Андрей уже входил в опочивальню.

— Здравствуй, батюшка! — поздоровался он, почтительно целуя руку названого отца.

— Здорово!.. Что там случилось?

— Ох, случилось скорбное дело! Царь долго жить приказал.

— Помер царь-батюшка, надежа, царство ему небесное, вечный покой! — печально проговорил Лука Максимович. — Когда скончался?

— В ночь на сегодня.

— Чего ж ты раньше-то сюда не приехал?

— Поутру только сам узнал. Стоном стон стоит теперь в Москве!

— Еще бы! Этакое дело! Кто теперь царем будет?

— Сказывают, что царица Ирина. Опять же толкуют и то, что она от мира удалиться хочет…

— Смута идет, али так мирно все?

— Пока что мирно. Слухи ходят…

— А ну, какие?

— Перво-наперво, говорят, что откажись Ирина — быть царем Борису.

— Глупство! Перемерли у нас все бояре родовитые, что ль?

— Однако народ не прочь — потому привык к Борису… Потом еще слух идет, что хан Крымский готовится на Русь набежать…

— Гмм… Штука плохая, коли царство без главы будет, а басурманин нагрянет…

— Еще кое-что толкуют несуразное…

— Ну?

— И сказывать неохота: слух пускают иные, что Борис Федорович царя зельем уморил.
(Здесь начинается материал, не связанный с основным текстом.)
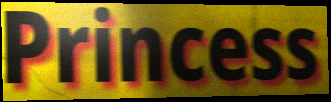
Princess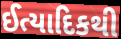
ઈત્યાદિકથીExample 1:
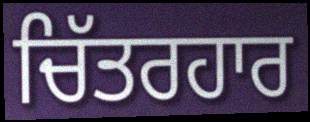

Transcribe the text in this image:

ਚਿੱਤਰਹਾਰ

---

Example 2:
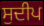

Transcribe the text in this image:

ਸੁਦੀਪ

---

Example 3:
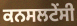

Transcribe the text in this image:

ਕਨਸਲਟੇਂਸੀ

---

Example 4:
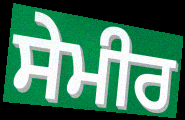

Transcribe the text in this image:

ਸੇਮੀਰ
— Думаю, пустое это… Кто сам себе враг? Что за прибыль Годунову царя извести? Теперь ведь, что еще с ним, с первым человеком на Руси, будет, бабушка надвое гадала… Может, и ничего, останется, как был, а может, и худое что приключится.

— Ну, вряд ли что худое! По-прежнему его все слушают: и бояре, и простой люд…
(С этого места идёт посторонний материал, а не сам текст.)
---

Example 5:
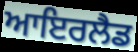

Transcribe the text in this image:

ਆਇਰਲੈਡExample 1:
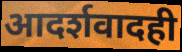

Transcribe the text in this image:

आदर्शवादही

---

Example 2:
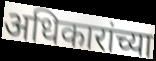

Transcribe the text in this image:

अधिकारांच्या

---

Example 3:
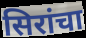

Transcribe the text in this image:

सिरांचा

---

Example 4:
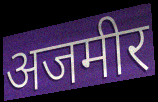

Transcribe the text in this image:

अजमीर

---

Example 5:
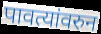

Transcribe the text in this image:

— Надо в Москву скорей ехать. Митька! — крикнул он холопа. — Давай-ка снаряжаться к пути… О-ох, бо-о-же мой! Какая беда с царством Русским стряслась! Не помер бы Димитрий царевич, не скучали б мы теперь, был бы наследник, а теперь — на! — бормотал боярин, снаряжаясь к дороге.

Боярин Лука Максимович был среднего роста, еще не старый мужчина; в его темных волосах и бороде еще только начали появляться серебристые нити седины; лицо его дышало здоровьем, небольшая полнота сообщала боярину сановитость. Он был веселого характера и большой говорун, но вспыльчив, хоть и отходчив, и во время гнева становился крутенек. Ничего общего в наружности между Лукою Максимовичем и Андреем не должно было бы быть. Действительно, они рознились ростом — Андрей был выше, волосами, несмотря на то что у обоих они были темными — волосы приемыша слегка вились и были мягкими, у названого отца они были прямы и жестки, но глаза… странно! Глаза их были чрезвычайно похожи. Один и тот же цвет, одинаковый разрез, рознились они только выражением. Такие сходные глаза могли быть только у близких родственников, а между тем никакого родства не могло существовать между приемышем и его воспитателем.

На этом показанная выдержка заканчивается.